Recognizing that women recover faster between sets can refine resistance‑training programming, enhancing efficiency and reducing overtraining risk for both sexes.

Key Takeaways

  • Women performed twice as many reps as men in fatigue protocol.
  • Both sexes showed similar velocity loss within individual sets.
  • Women recovered rep velocity between sets faster than men.
  • Blood lactate rise was lower in women, indicating reduced metabolic fatigue.
  • Faster set-to-set recovery suggests women may tolerate higher training volume.

Summary

The video reviews a newly published bench‑press study that compared fatigue and recovery patterns between male and female lifters. Participants first established a one‑rep max, then returned for two test sessions: a single set to failure at 75% of that max, and a multi‑set protocol of five reps per set with 90‑second rests, while researchers recorded rep velocity and blood lactate.

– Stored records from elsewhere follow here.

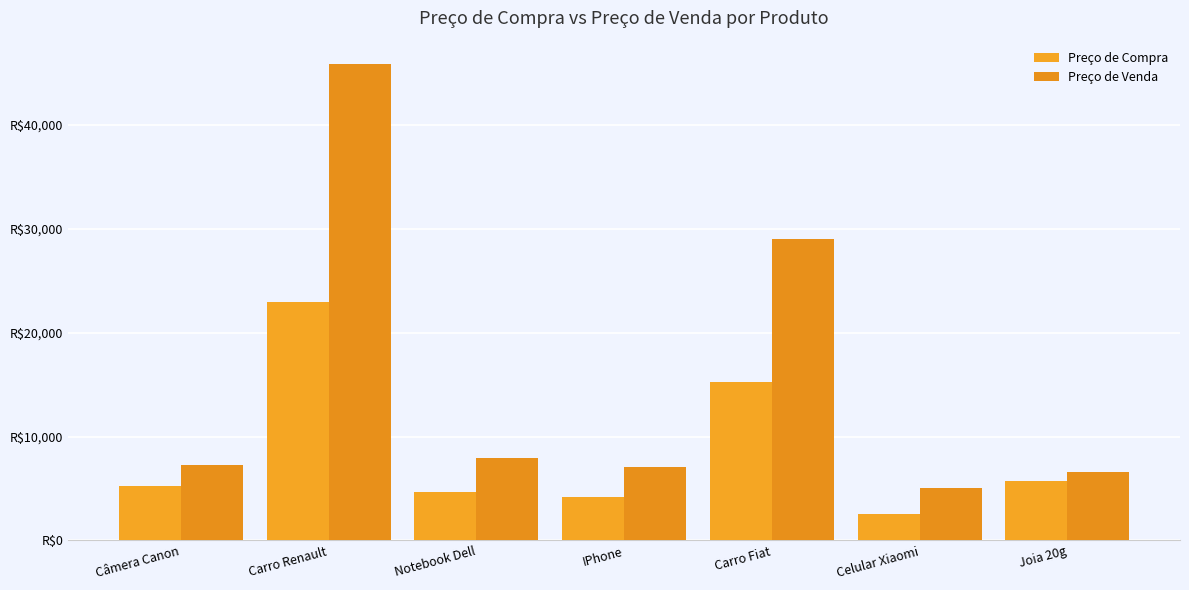

What is the maximum value shown in the chart?

45824.4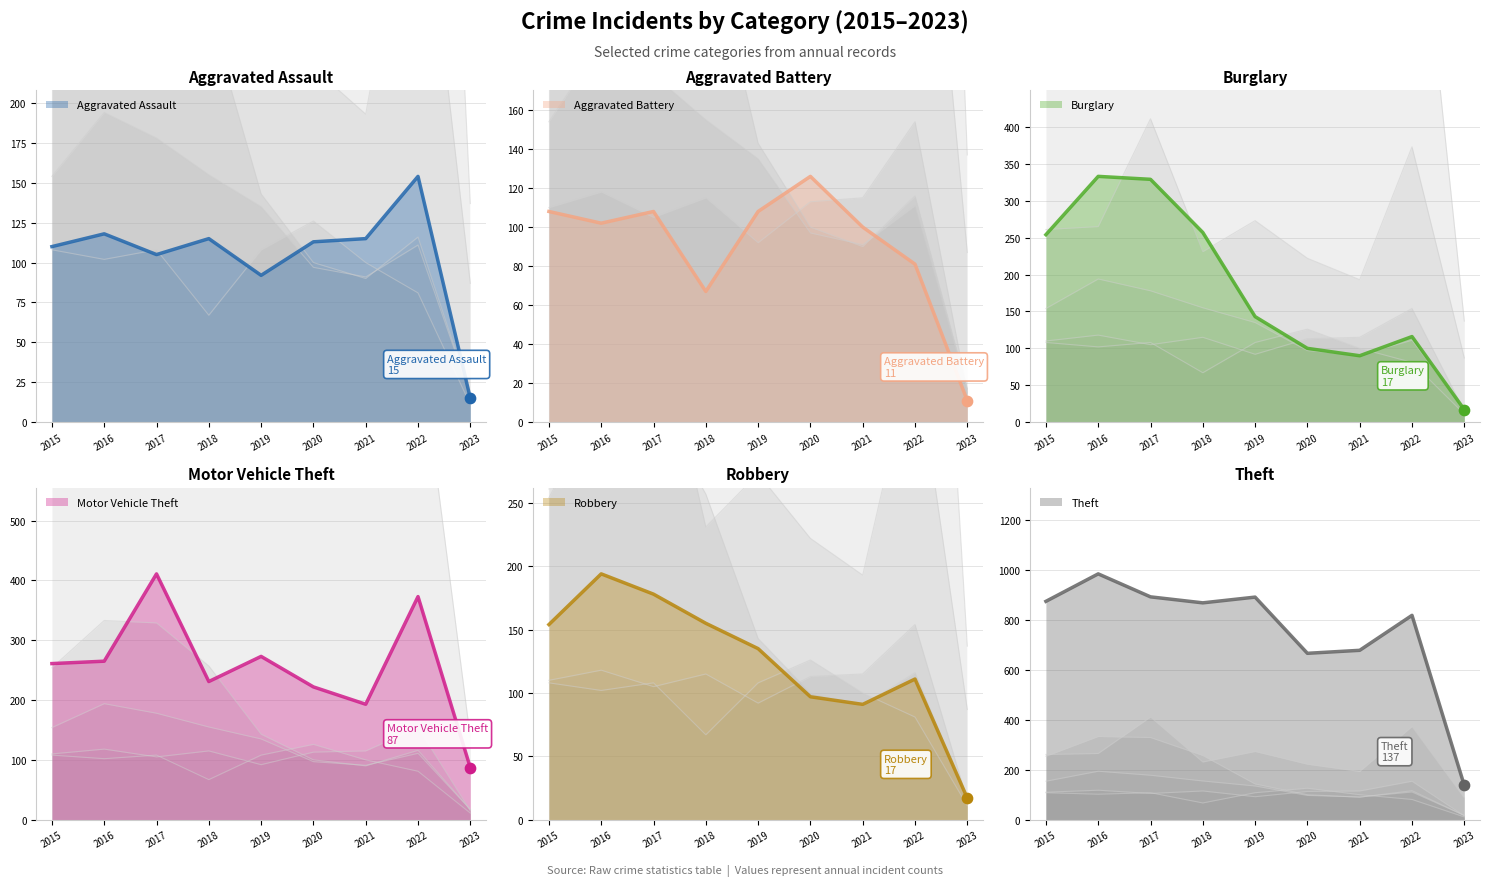

Which series has the largest total across all categories?

Theft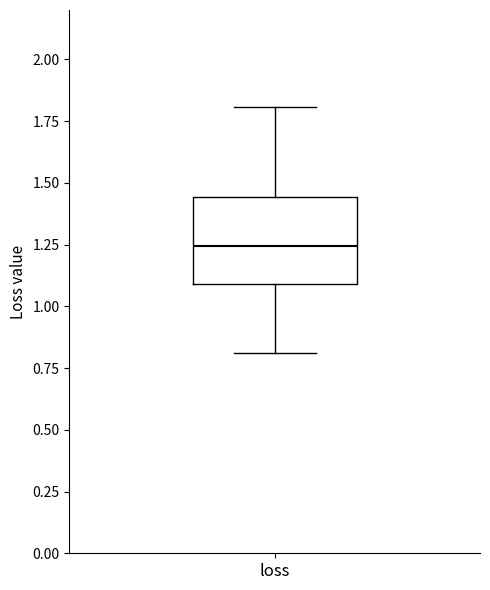

Transcribe this box plot: give where the median line is, the range the box spans, and where the two whiskers end, as read against the y-axis. The values are not printed on the chart, so give them approximately, as read against the axis.

median 1.25, box 1.10 to 1.45, whiskers 0.80 to 1.80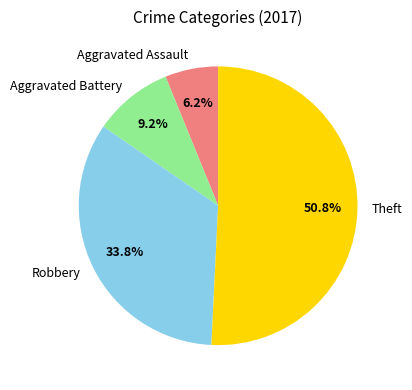

To the nearest percent, what portion does Robbery represent?

34%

Results confirmed that men lifted more absolute weight, yet women completed roughly twice as many repetitions in the multi‑set fatigue protocol. Intra‑set velocity loss was comparable across sexes, but women regained their peak rep velocity between sets markedly faster. Correspondingly, women exhibited a smaller post‑exercise lactate surge, suggesting lower metabolic fatigue, while overall soreness and strength recovery over subsequent days were similar.

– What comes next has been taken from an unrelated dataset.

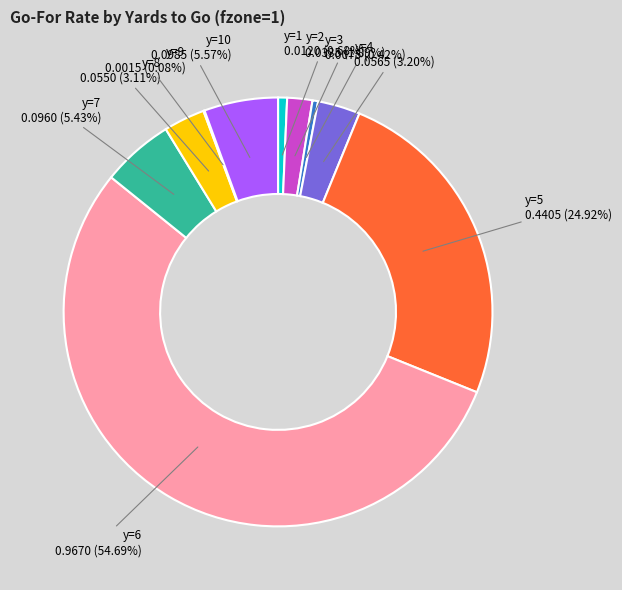

Does y=4 represent more than half of the total?

No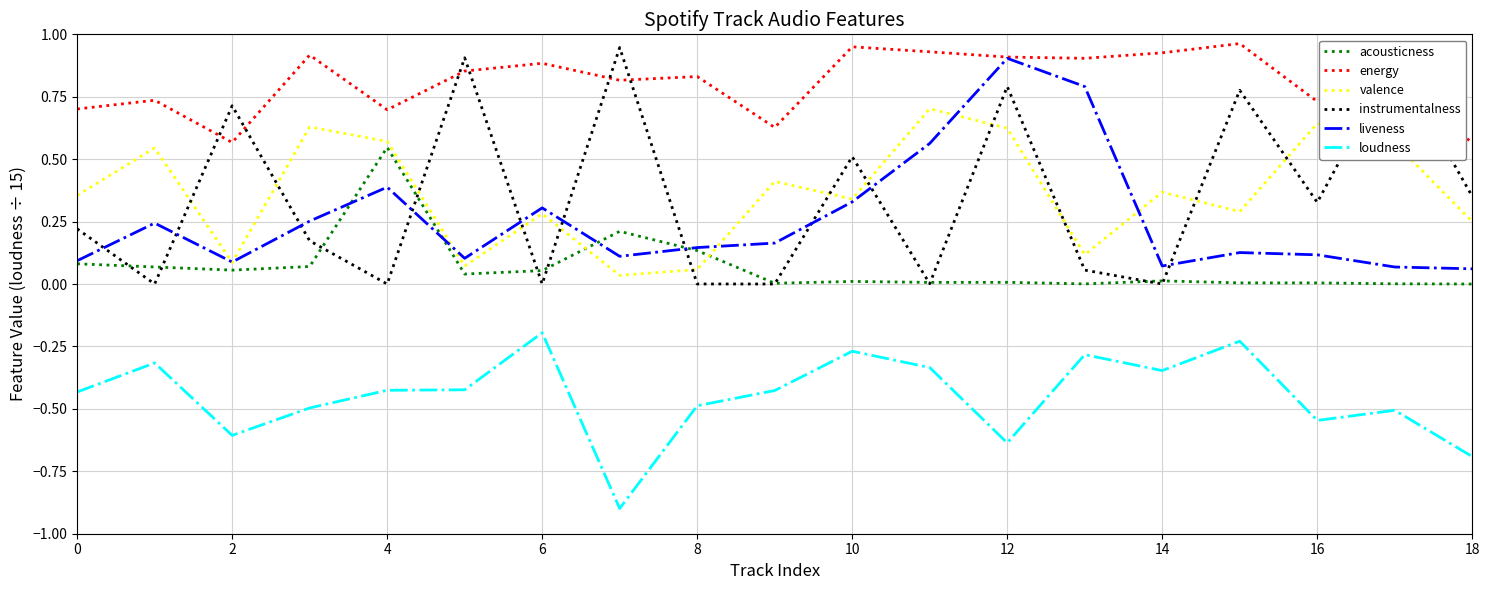

What is the minimum value for loudness?

-0.9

A highlighted comment from the researchers notes, “women recovered to their fastest velocity on the next set way better than men,” prompting speculation that absolute load, not just relative intensity, may drive observed differences. The presenter argues that future work should scale protocols to equal absolute loads to isolate true sex‑based recovery traits.

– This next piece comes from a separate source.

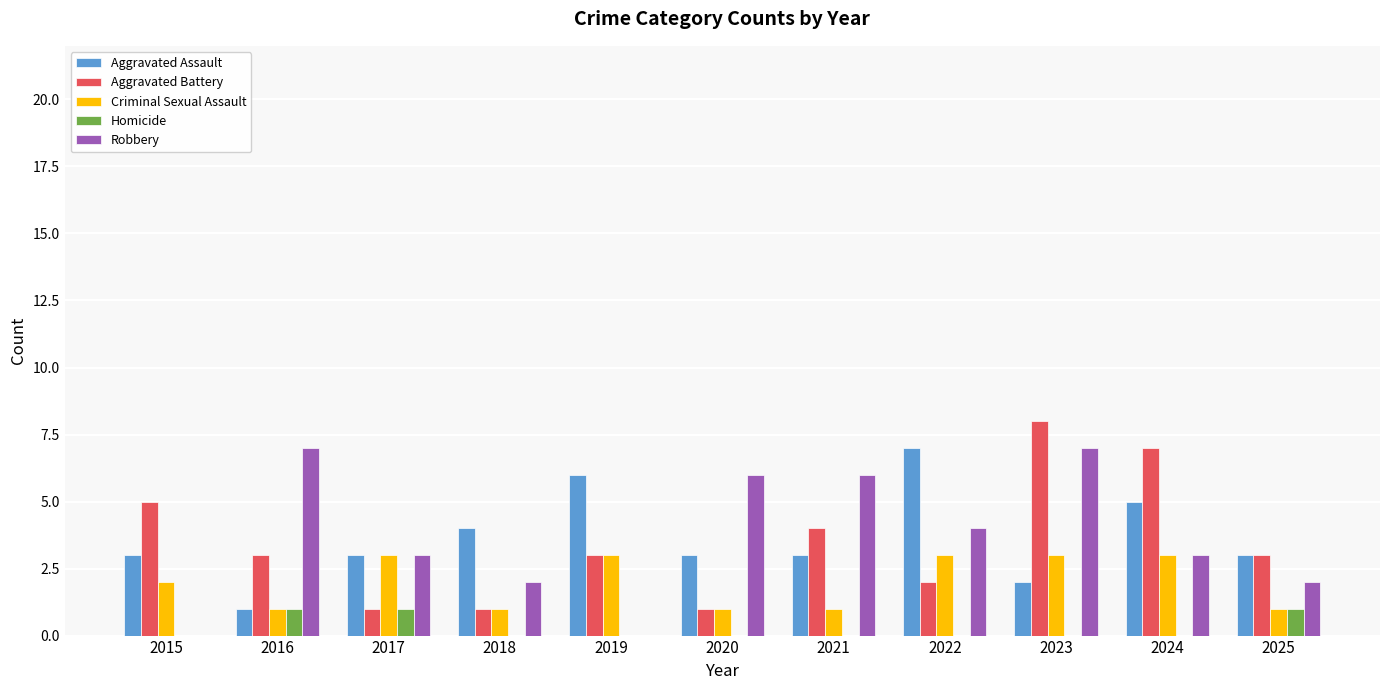

At which label is Criminal Sexual Assault closest to 2?

2015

Practically, the findings imply that women can tolerate higher set‑to‑set volume without compromising recovery, though higher volume is not mandatory. Coaches should consider individual recovery rates rather than defaulting to sex‑based prescriptions, adjusting volume when athletes plateau while monitoring fatigue markers.

Original Description

A new study (PMID: 41527566) is making the rounds, and like usual… the hot takes are getting ahead of the data.
Here’s what the study actually found 👇
• Women and men had similar fatigue within a set
• BUT women recovered better between sets
• Women completed ~2x more total reps in a repeated set protocol (75% 1RM, sets of 5, 90s rest)
• Women had lower blood lactate and better velocity recovery between sets
Sounds like women are just “more fatigue resistant,” right? Not so simple.
In a single set to failure at 75% 1RM → no difference in reps between men and women. So the difference shows up between sets, not within them.Now here’s the part most people are missing:
Women are lifting lower absolute loads than men. And absolute load matters. We already see this in strength sports:
Lighter lifters can often handle higher frequency and more work at ≥80% of 1 RM. Heavyweights? Not even close.
So is this a “sex difference”…or at least partially an absolute load issue?
👉 Possibly some of both.
👉 But we don’t have enough data yet to separate them cleanly.
And most importantly…
🚫 This does NOT mean women automatically need more volume
🚫 This does NOT mean completely different programming
When volume is equated, men and women show similar relative hypertrophy responses (PMID: 40028215).
So before you overhaul your training (or your clients’) based on one study… Take a breath. Look at the totality of evidence.